# Help, Boxxer Maxle DH stuck ?



## keen (Jan 13, 2004)

My buddy has a Boxxer Team w/ a DH Maxle. He has apparantly sripped the 6mm hex. He and the fork are in another state so I am trying to help him out over the phone (he has little mechanical expertise). I have never used a DH Maxle though I do have a Pike. Looks like you could remove the end cap on the opposite side of the Maxle lever on my pike - does the boxxer have the same end cap w/ wrench flats ? Any tips . Thanks.


----------



## myarmisonfire (Mar 28, 2005)

Get him to take it to someone with lots of mechanical expertise before he completely ruins his lowers!


----------



## Whistgnar (Jan 24, 2010)

Mine got stuck and I had to drill mine out. I say bring it to a shop, if they damage it they pay for it not him.


----------



## brillantesdv (Oct 24, 2007)

unscrew the non-drive side bolt out, and bang on the rod inside. sometimes it gets stuck, and you wont be able to get a hex wrench into the drive side.


----------



## keen (Jan 13, 2004)

brillantesdv said:


> unscrew the non-drive side bolt out, and bang on the rod inside. sometimes it gets stuck, and you wont be able to get a hex wrench into the drive side.

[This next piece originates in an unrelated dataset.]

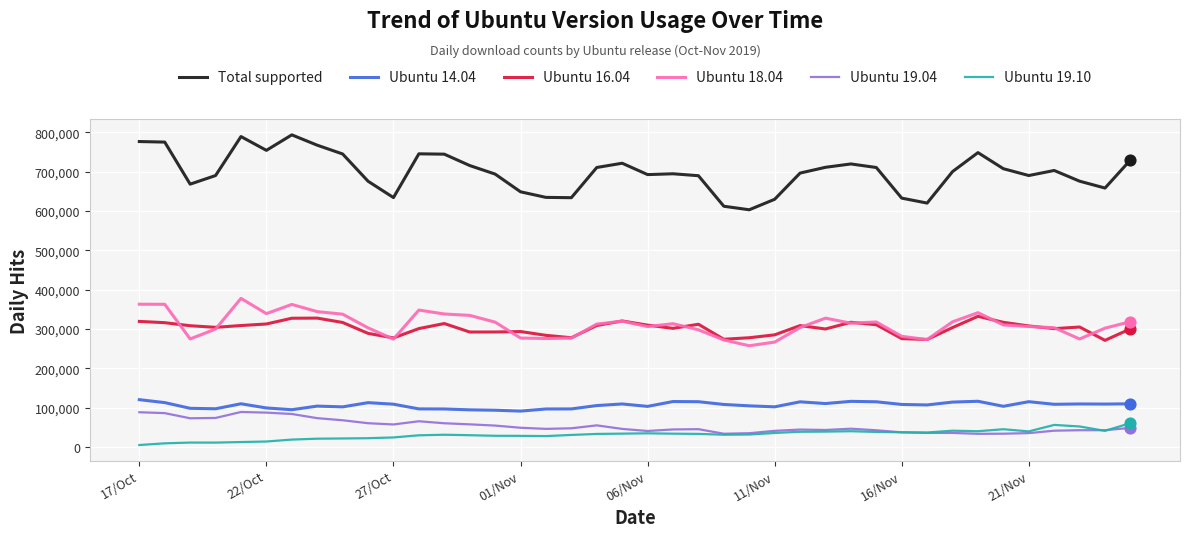

Which series has the largest total across all categories?

Total supported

 Well the hex is stripped , can anything be done on the drive side ? If I had it I would slam an easy out into the hex and get that cap off or worst case drill something out. I wouldn't trust my buddy w/ anything other than simple hand tools. I have allready told him to bring it into an LBS or local machine shop (1st choice really). I was thinking there might be a trick or solution he might try first.


----------



## brillantesdv (Oct 24, 2007)

is he sure its stripped though? it might be he just cant get the head in... which is why i recommended banging on the rod.


----------



## FullMonty (Nov 3, 2008)

if you back the non-drive side all the way out and take out the expander stuff, it's just an 8 (or maybe 10) millimeter allen fitting.

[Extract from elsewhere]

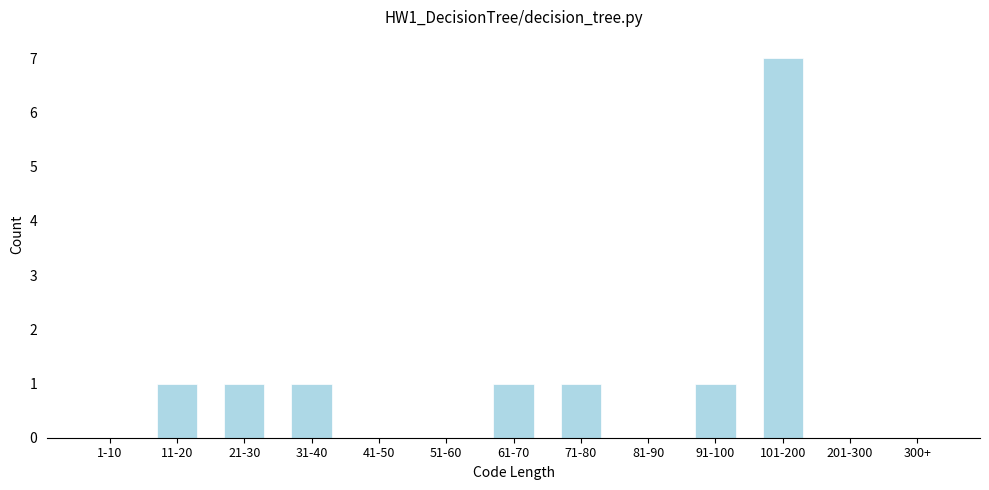

Reading left to right, list all the values displayed in this chart.

1-10=0	11-20=1	21-30=1	31-40=1	41-50=0	51-60=0	61-70=1	71-80=1	81-90=0	91-100=1	101-200=7	201-300=0	300+=0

basically, if it's possible, just back the NDS off until **** starts falling out, and the stripped bit on the drive side should come out, revealing the 10mm tooling that it normally engages.


----------



## Orangesicle (Feb 19, 2009)

Those effing things sukk. 
Unscrew and and tap it out a bit. Repeat.
You can replace the set screw with a through pin. If you drill carefully.
If you drill un-carefully, the drill bit becomes your new set screw.
Break off to desired length.


----------



## jmp1125 (Jul 10, 2010)

I had the same issue as you described. I was drunk and managed to strip both sides of the maxle where the hex wrench would go. As a last chance effort i took an old 6" bolt and used it to try to hammer the little screw axle on the inside. Apparently it was stuck. I guess this is a common issue with the maxle. i was able to hammer it out then use a 10mm hex wrench and get it way on the inside and the maxle came right out. Way better than having to buy new lowers and a front wheel.


----------



## Turbo302 (Sep 18, 2005)

If you're able to take out the smaller skewer parts, you can fit a 10mm allen key to unbolt the maxle from the drive side.


----------



## specializedbeta18 (Jul 31, 2008)

Turbo302 said:


> If you're able to take out the smaller skewer parts, you can fit a 10mm allen key to unbolt the maxle from the drive side.


+1
I was careless and did the same thing as the OP's buddy) and ending up using a 10mm allen to get it out. Easy as pie.


----------



## jmp1125 (Jul 10, 2010)

I heard that the 2010 maxles were much better and less prone to these issues. Will the 2010 maxle fit an old style 2009 or 2008 boxxer?

Has anyone ridden the maxle without the inside parts like the wedge. I wonder if that would be safe or just insane?


----------